**SUPPLIED PASSAGE**:
When Mitt Romney took to the stage at the Republican national convention last August, he managed to sum up the disillusion many felt towards Barack Obama in one cruel but brilliant point: “You know there’s something wrong with the kind of job he’s done as President when the best feeling you had, was the day you voted for him.” Obama rode into The White House on a campaign built around hope. A vote for him was a vote for change. So what went wrong?
In terms of foreign policy, it is under President Obama that America has left Iraq and Osama Bin Laden has been assassinated. However, he has reneged on the key campaign promise of closing Guantanamo bay. As a candidate, Obama vowed repeatedly that he would close the prison and he re-iterated this in his Nobel Peace Prize acceptance speech. The failure to close Guantanamo Bay has coincided with a significant increase in drone attacks ordered by the president in the Pakistan-Afghanistan border region. This has resulted in significant civilian casualties, which has become another propaganda tool for terrorists across the Islamic world. Obama’s foreign policy has, therefore, hardly been the liberal ‘new dawn’ that many had hoped. Arguably, it has been a continuation of the neo-imperialism that America pursued under Bush. Consequently, Obama has managed to create widespread disillusion among the youth of America, who were pivotal to his election success in 2008. In 2012 there is widespread voter apathy, based around the idea that a choice between Obama and a Republican is little choice at all.
In terms of domestic policy, however, his presidency has had significant success. When he inherited the economy from Bush, Wall Street had just suffered the worst financial crisis since the Great Depression. Obama’s solution has been to use the state to intervene repeatedly to help the economy grow and America is now out of recession. This, coupled with the Affordable Healthcare Act that has ensured free preventative care for all and helped to limit the power of insurance companies, should be cause for celebration. Instead they have been denounced as socialism. This perception is of course largely ignorant, Obama’s tentative steps towards universal health care are pretty far from Stalin’s five year plan, but perceptions matter. You can’t blame the electorate for misunderstanding Obama, you can only blame Obama for failing to portray his successes in the way they should be shown. The fact that his two biggest domestic achievements have been transformed into electoral weaknesses is symptomatic of the lack of vision and enthusiasm his 2012 campaign. Gone are the days of hope, and instead we have a President desperately attempting to cling to power by mud-slinging at Mitt Romney, when he should be championing the significant reforms undertaken in the past four years.

**PROVIDED DATA**:
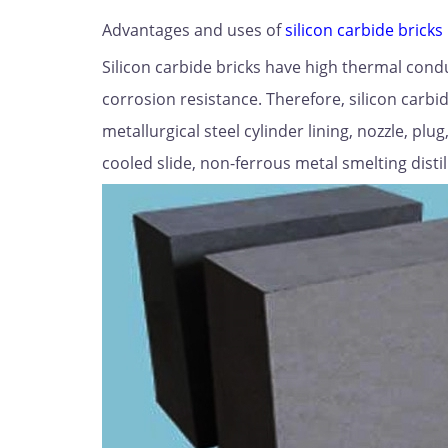
Advantages and uses of
silicon carbide bricks
Silicon carbide bricks have high thermal cond
corrosion resistance. Therefore, silicon carbi
metallurgical steel cylinder lining, nozzle, p
cooled slide, non-ferrous metal smelting distill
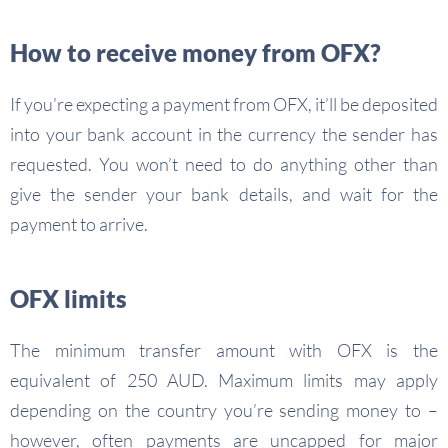
How to receive money from OFX?
If you’re expecting a payment from OFX, it’ll be deposited
into your bank account in the currency the sender has
requested. You won’t need to do anything other than
give the sender your bank details, and wait for the
payment to arrive.
OFX limits
The minimum transfer amount with OFX is the
equivalent of 250 AUD. Maximum limits may apply
depending on the country you’re sending money to –
however, often payments are uncapped for major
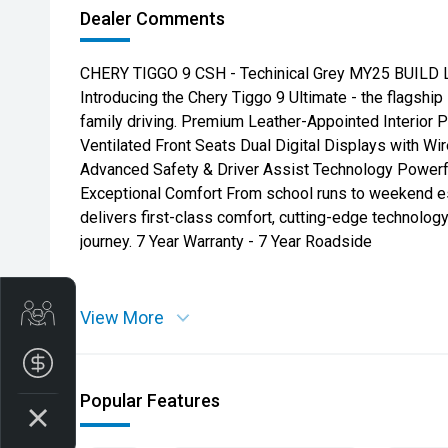
Dealer Comments
CHERY TIGGO 9 CSH - Techinical Grey MY25 BUILD Lu
Introducing the Chery Tiggo 9 Ultimate - the flagshi
family driving. Premium Leather-Appointed Interior
Ventilated Front Seats Dual Digital Displays with W
Advanced Safety & Driver Assist Technology Powerf
Exceptional Comfort From school runs to weekend es
delivers first-class comfort, cutting-edge technology
journey. 7 Year Warranty - 7 Year Roadside
Get Your Instant Price Offer
View More
Finance Application
Popular Features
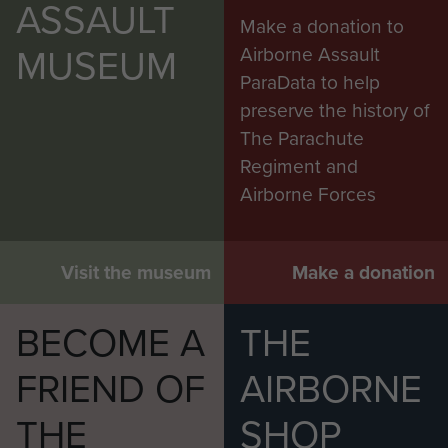
ASSAULT
Make a donation to
MUSEUM
Airborne Assault
ParaData to help
preserve the history of
The Parachute
Regiment and
Airborne Forces
Visit the museum
Make a donation
BECOME A
THE
FRIEND OF
AIRBORNE
THE
SHOP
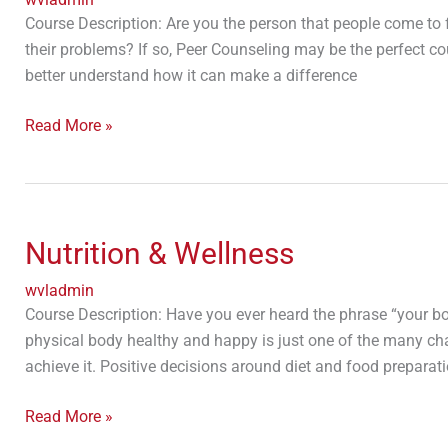
Course Description: Are you the person that people come to 
their problems? If so, Peer Counseling may be the perfect cour
better understand how it can make a difference
Read More »
Nutrition
&
Nutrition & Wellness
Wellness
wvladmin
Course Description: Have you ever heard the phrase “your 
physical body healthy and happy is just one of the many ch
achieve it. Positive decisions around diet and food preparat
Read More »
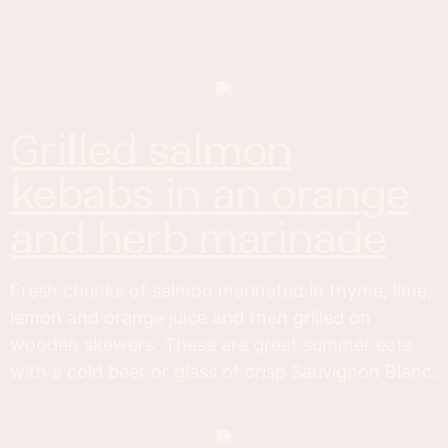
grilled salmon
kebabs in an orange
and herb marinade
Fresh chunks of salmon marinated in thyme, lime,
lemon and orange juice and then grilled on
wooden skewers. These are great summer eats
with a cold beer or glass of crisp Sauvignon Blanc.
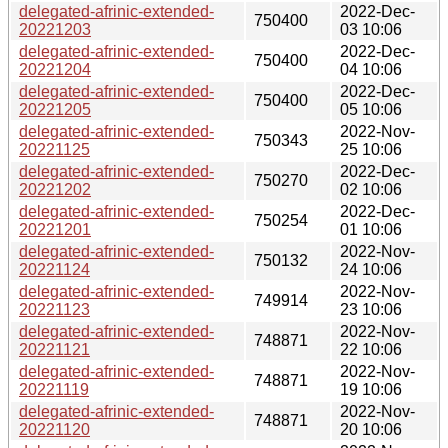
delegated-afrinic-extended-
2022-Dec-
750400
20221203
03 10:06
delegated-afrinic-extended-
2022-Dec-
750400
20221204
04 10:06
delegated-afrinic-extended-
2022-Dec-
750400
20221205
05 10:06
delegated-afrinic-extended-
2022-Nov-
750343
20221125
25 10:06
delegated-afrinic-extended-
2022-Dec-
750270
20221202
02 10:06
delegated-afrinic-extended-
2022-Dec-
750254
20221201
01 10:06
delegated-afrinic-extended-
2022-Nov-
750132
20221124
24 10:06
delegated-afrinic-extended-
2022-Nov-
749914
20221123
23 10:06
delegated-afrinic-extended-
2022-Nov-
748871
20221121
22 10:06
delegated-afrinic-extended-
2022-Nov-
748871
20221119
19 10:06
delegated-afrinic-extended-
2022-Nov-
748871
20221120
20 10:06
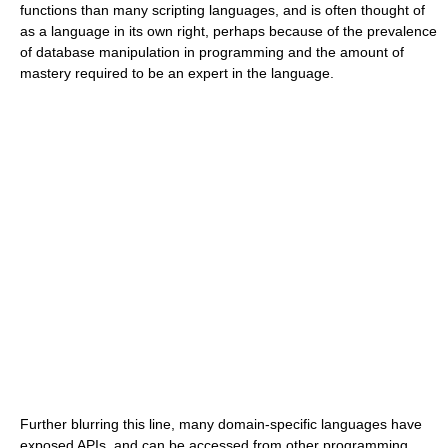
functions than many scripting languages, and is often thought of
as a language in its own right, perhaps because of the prevalence
of database manipulation in programming and the amount of
mastery required to be an expert in the language.
Further blurring this line, many domain-specific languages have
exposed APIs, and can be accessed from other programming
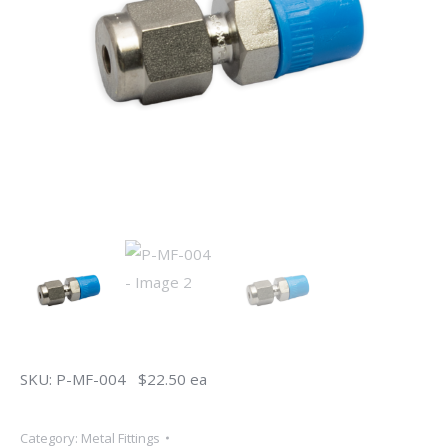
SKU: P-MF-004 $22.50 ea
Category:
Metal Fittings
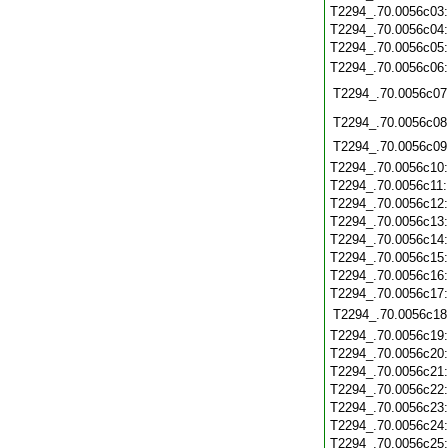
T2294_.70.0056c03
T2294_.70.0056c04
T2294_.70.0056c05
T2294_.70.0056c06
T2294_.70.0056c07
T2294_.70.0056c08
T2294_.70.0056c09
T2294_.70.0056c10
T2294_.70.0056c11
T2294_.70.0056c12
T2294_.70.0056c13
T2294_.70.0056c14
T2294_.70.0056c15
T2294_.70.0056c16
T2294_.70.0056c17
T2294_.70.0056c18
T2294_.70.0056c19
T2294_.70.0056c20
T2294_.70.0056c21
T2294_.70.0056c22
T2294_.70.0056c23
T2294_.70.0056c24
T2294_.70.0056c25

**TASK 1**:
From the opinion piece on Obama's presidency, reproduce the passage from "When Mitt Romney" to "what went wrong?".
**TASK 2**:
Check each statement against the opinion piece on Obama's presidency, answering yes or no and quoting the deciding words: (a) America left Iraq while Obama was president. (b) Obama closed the prison at Guantanamo Bay. (c) America remains in recession.

**WRITTEN RESPONSE 1**:
When Mitt Romney took to the stage at the Republican national convention last August, he managed to sum up the disillusion many felt towards Barack Obama in one cruel but brilliant point: “You know there’s something wrong with the kind of job he’s done as President when the best feeling you had, was the day you voted for him.” Obama rode into The White House on a campaign built around hope. A vote for him was a vote for change. So what went wrong?

**WRITTEN RESPONSE 2**:
(a) Yes: "it is under President Obama that America has left Iraq"
(b) No: "he has reneged on the key campaign promise of closing Guantanamo bay"
(c) No: "America is now out of recession"